Another neat advantage of that I have in my sudoku solver, is finding the number of unique values in few different arrays. For example, in my sudoku solver, for each row (and column and region), I store the ID number for each cell that has specific candidate in it. Because they are stored as keys in the array, I can simply use $cellsfor[$id1] + $cellsfor[$id2] to find all the cells that have either candidate in it. Summing up two arrays means a union, where keys of the resulted array are the keys of both of these arrays. I've used a simple language construct instead of using array_unique(array_merge($cellsfor[$id1], $cellsfor[$id2]));, which I would have had to use, if the ID numbers had been stored as values.

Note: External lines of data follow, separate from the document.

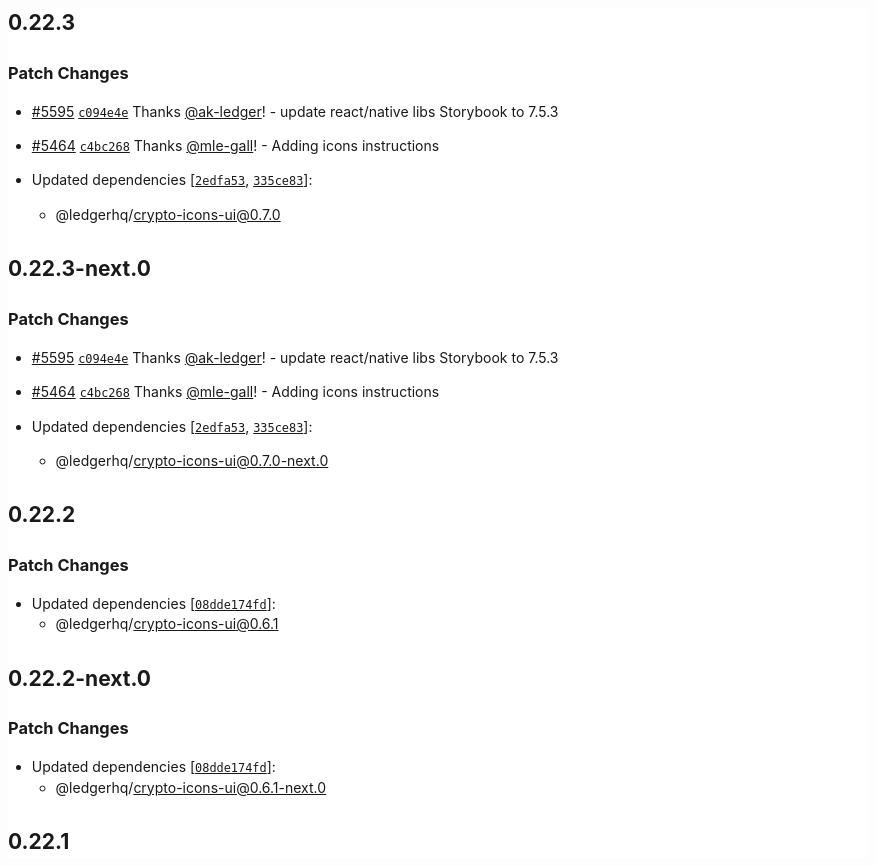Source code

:## 0.22.3

### Patch Changes

- [#5595](https://github.com/LedgerHQ/ledger-live/pull/5595) [`c094e4e`](https://github.com/LedgerHQ/ledger-live/commit/c094e4ed0c3220877d13703e20c77a0b013cd3ea) Thanks [@ak-ledger](https://github.com/ak-ledger)! - update react/native libs Storybook to 7.5.3

- [#5464](https://github.com/LedgerHQ/ledger-live/pull/5464) [`c4bc268`](https://github.com/LedgerHQ/ledger-live/commit/c4bc2688de43ad1f5ecec5e83d8e5c88edb6d372) Thanks [@mle-gall](https://github.com/mle-gall)! - Adding icons instructions

- Updated dependencies [[`2edfa53`](https://github.com/LedgerHQ/ledger-live/commit/2edfa533bccafbfd8a61aea0f5422c0db79825ea), [`335ce83`](https://github.com/LedgerHQ/ledger-live/commit/335ce8366c8c997cdd77f191262a9dedee9888f6)]:
  - @ledgerhq/crypto-icons-ui@0.7.0

## 0.22.3-next.0

### Patch Changes

- [#5595](https://github.com/LedgerHQ/ledger-live/pull/5595) [`c094e4e`](https://github.com/LedgerHQ/ledger-live/commit/c094e4ed0c3220877d13703e20c77a0b013cd3ea) Thanks [@ak-ledger](https://github.com/ak-ledger)! - update react/native libs Storybook to 7.5.3

- [#5464](https://github.com/LedgerHQ/ledger-live/pull/5464) [`c4bc268`](https://github.com/LedgerHQ/ledger-live/commit/c4bc2688de43ad1f5ecec5e83d8e5c88edb6d372) Thanks [@mle-gall](https://github.com/mle-gall)! - Adding icons instructions

- Updated dependencies [[`2edfa53`](https://github.com/LedgerHQ/ledger-live/commit/2edfa533bccafbfd8a61aea0f5422c0db79825ea), [`335ce83`](https://github.com/LedgerHQ/ledger-live/commit/335ce8366c8c997cdd77f191262a9dedee9888f6)]:
  - @ledgerhq/crypto-icons-ui@0.7.0-next.0

## 0.22.2

### Patch Changes

- Updated dependencies [[`08dde174fd`](https://github.com/LedgerHQ/ledger-live/commit/08dde174fdeaadbce85dcd914383839f788f21dd)]:
  - @ledgerhq/crypto-icons-ui@0.6.1

## 0.22.2-next.0

### Patch Changes

- Updated dependencies [[`08dde174fd`](https://github.com/LedgerHQ/ledger-live/commit/08dde174fdeaadbce85dcd914383839f788f21dd)]:
  - @ledgerhq/crypto-icons-ui@0.6.1-next.0

## 0.22.1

To use the functions available in PHP, I store data about the cells in the sudoku puzzle in single dimensional array instead of two dimensional array, which would seem like logical choice. The advantage of this is that I can apply the PHP array functions on the entire sudoku board, instead of having to iterate through the cells myself. For example, I store the number of candidates available in for each cell in array. To find all cells which have only one candidate, I can simply call array_keys($candidate_count, 1);. That way the entire array will be iterated by the internal PHP language, instead of my own code.

Arrays in particular are a very powerful thing in PHP. As you can see, the biggest optimizations in my Sudoku Solver doesn't come from particularly brilliant logic, as lot of it is quite brutish, it comes from effective use of PHP language.

4. Memory vs. CPU

Last but not least, the same idea that applies to all programming also applies to coding PHP algorithms, of course. You can often reduce CPU load, and thus make the script faster by wasting memory. Calculating things that are used often before the actual algorithm is usually very benefical compared to only calculating when they are needed.

In my sudoku solver, all I would really need is to keep a list of solved cells with their solution and list of available candidates for each cell. For solving a normal 9x9 puzzle, I wouldn't really need anything else. But, because I maintain lots of different kind of information about the sudoku puzzle in arrays, I can make all the solving logic much faster, because it only needs to compare the values, instead of determining them.

Unlike the useless optimizations I highlighted a few posts back, these are actual good practices, that will gain you real improvement in execution time.

2 comments:

Anonymous said...

Thanks for the comments on array_keys. Made a huge difference to my processing time.

Anonymous said...

Ditto above - a very useful tip. Thank you.